Suite à nos interpellations des dernières semaines, de nombreux parlementaires (députés et sénateurs) ont compris notre rôle majeur et reprennent notre demande de revalorisation financière. Ils commencent chaque jour à nous retourner leur contribution.
Voici notre texte initial.
La première réponse d’un sénateur :
La question écrite ci-dessous a été validée par la division du contrôle et des questions du Sénat, elle sera au Journal Officiel le 24 octobre 2024.

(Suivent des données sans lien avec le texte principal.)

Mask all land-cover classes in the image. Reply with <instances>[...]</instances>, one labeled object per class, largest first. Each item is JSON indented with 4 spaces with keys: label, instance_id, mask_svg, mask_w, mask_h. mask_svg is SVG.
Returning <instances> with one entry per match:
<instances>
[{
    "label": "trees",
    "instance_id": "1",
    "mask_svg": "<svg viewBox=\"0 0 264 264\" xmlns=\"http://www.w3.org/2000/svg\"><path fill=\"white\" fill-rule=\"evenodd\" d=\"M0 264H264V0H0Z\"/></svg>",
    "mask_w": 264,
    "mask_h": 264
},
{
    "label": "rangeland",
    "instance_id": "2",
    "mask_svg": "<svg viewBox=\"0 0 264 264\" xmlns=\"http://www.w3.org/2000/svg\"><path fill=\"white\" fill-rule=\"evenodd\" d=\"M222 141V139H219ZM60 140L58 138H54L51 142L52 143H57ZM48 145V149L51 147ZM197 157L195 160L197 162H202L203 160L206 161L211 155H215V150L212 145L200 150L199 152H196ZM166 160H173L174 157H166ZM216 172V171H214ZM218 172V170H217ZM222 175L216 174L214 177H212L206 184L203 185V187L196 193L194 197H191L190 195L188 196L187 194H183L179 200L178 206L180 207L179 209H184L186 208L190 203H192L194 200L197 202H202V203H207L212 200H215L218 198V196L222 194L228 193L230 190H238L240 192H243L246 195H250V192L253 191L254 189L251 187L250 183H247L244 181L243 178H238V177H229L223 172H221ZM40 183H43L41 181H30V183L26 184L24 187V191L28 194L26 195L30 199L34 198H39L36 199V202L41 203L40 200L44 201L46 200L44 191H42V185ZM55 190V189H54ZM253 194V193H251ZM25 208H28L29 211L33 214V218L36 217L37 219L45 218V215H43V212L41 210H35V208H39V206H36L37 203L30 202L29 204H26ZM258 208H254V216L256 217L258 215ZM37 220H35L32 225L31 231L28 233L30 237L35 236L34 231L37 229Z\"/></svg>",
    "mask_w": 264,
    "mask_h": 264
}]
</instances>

Absence de revalorisation pour les directrices et directeurs d’école du premier degré
Question n° 01956 adressée à M. le ministre de l’économie, des finances et de l’industrie
Texte de la question : M. Laurent Burgoa attire l’attention de M. le ministre de l’économie, des finances et de l’industrie sur l’absence de revalorisation pour les directrices et directeurs d’école du premier degré.
À l’occasion de l’examen prochain du projet de loi de finances pour 2025, il a été porté à mon attention que le volet Éducation nationale de ce projet ne prévoit pas de revalorisation pour les directrices et directeurs d’école du premier degré, contrairement aux chefs d’établissement du second degré.
Pourtant, chaque jour, 43 000 directrices et directeurs d’école jouent un rôle fondamental dans le bon fonctionnement de nos établissements scolaires. Non seulement ils assurent l’enseignement pour la plupart d’entre eux, mais ils endossent aussi une multitude de responsabilités qui vont bien au-delà de la gestion de leur classe : gestion des équipes, suivi des élèves en difficulté, relations avec les familles, les collectivités locales et les partenaires, management des agents territoriaux spécialisés des écoles maternelles (ATSEM), gestion des budgets et de la sécurité, sans oublier la mise en oeuvre des projets pédagogiques et des plans d’urgence.
Compte tenu des missions essentielles assurées par les directeurs et directrices d’école, je m’interroge sur les raisons pour lesquelles leur fonction ne bénéficie pas, dans le cadre de ce projet de loi, de la reconnaissance financière et symbolique qu’elle mérite.
Ainsi, il lui demande d’expliquer pourquoi ces personnels, pourtant au coeur du bon fonctionnement du système éducatif de premier degré, ne bénéficient pas de cette revalorisation dans le projet de loi de finances pour 2025, et s’il envisage de corriger cette omission.